Carnaby’s Cockatoo Calyptorhynchus latirostris is one of two black cockatoos with white tail bands endemic to the south-west of Western Australia. In 1968 I joined CSIRO Division of Wildlife Research in Western Australia to study the ecology and behaviour of what was then known as the White-tailed Black Cockatoo. The research was aimed at establishing methods of control of the species as it was legally classified as vermin with a bounty on its bill because of damage to apple and pear orchards and to pine plantations. In fact what was classified as the White-tailed Black Cockatoo was two species, one of which (Carnaby’s Cockatoo) was responsible for the damage to pines and the other (Baudin’s Cockatoo C. baudinii) was responsible for the damage to orchards. My research concentrated on Carnaby’s Cockatoo, which has the more extensive distribution, encompassing the WA Wheatbelt. Every year in the late 1960s and most of the 1970s over 400,000 hectares of the bird’s breeding and feeding habitat was being “opened up” for broadscale agriculture with major impacts on biota dependent on that habitat.
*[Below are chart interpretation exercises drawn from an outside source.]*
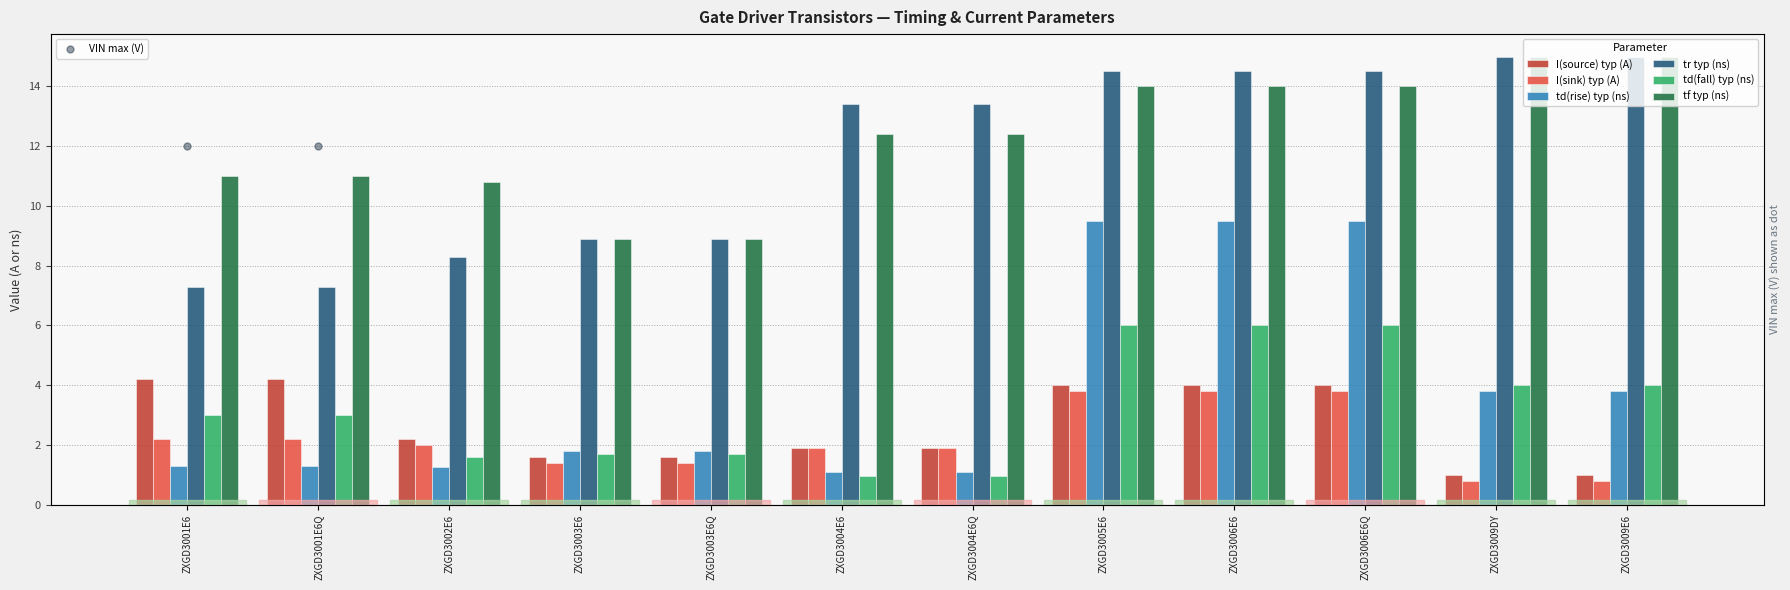

Reading right to left, transcribe all the data shown in this chart.

I(source) typ (A): 1.0	1.0	4.0	4.0	4.0	1.9	1.9	1.6	1.6	2.2	4.2	4.2
I(sink) typ (A): 0.8	0.8	3.8	3.8	3.8	1.9	1.9	1.4	1.4	2.0	2.2	2.2
td(rise) typ (ns): 3.8	3.8	9.5	9.5	9.5	1.1	1.1	1.8	1.8	1.2	1.3	1.3
tr typ (ns): 15.0	15.0	14.5	14.5	14.5	13.4	13.4	8.9	8.9	8.3	7.3	7.3
td(fall) typ (ns): 4.0	4.0	6.0	6.0	6.0	0.9	0.9	1.7	1.7	1.6	3.0	3.0
tf typ (ns): 15.0	15.0	14.0	14.0	14.0	12.4	12.4	8.9	8.9	10.8	11.0	11.0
Carnaby’s Cockatoo is an example of those species adversely affected by the clearing, and it rapidly declined in range and abundance such that it was declared “endangered” by State, Federal and International authorities by the mid-1980s.

In this seminar I will discuss the results of a long-term study of Carnaby’s Cockatoo which began in 1968 and still continues. One particular breeding population has provide data on breeding output, breeding behaviour and movements for 22 breeding years from 1969 to 1996 and 8 breeding years from 2009 to 2016.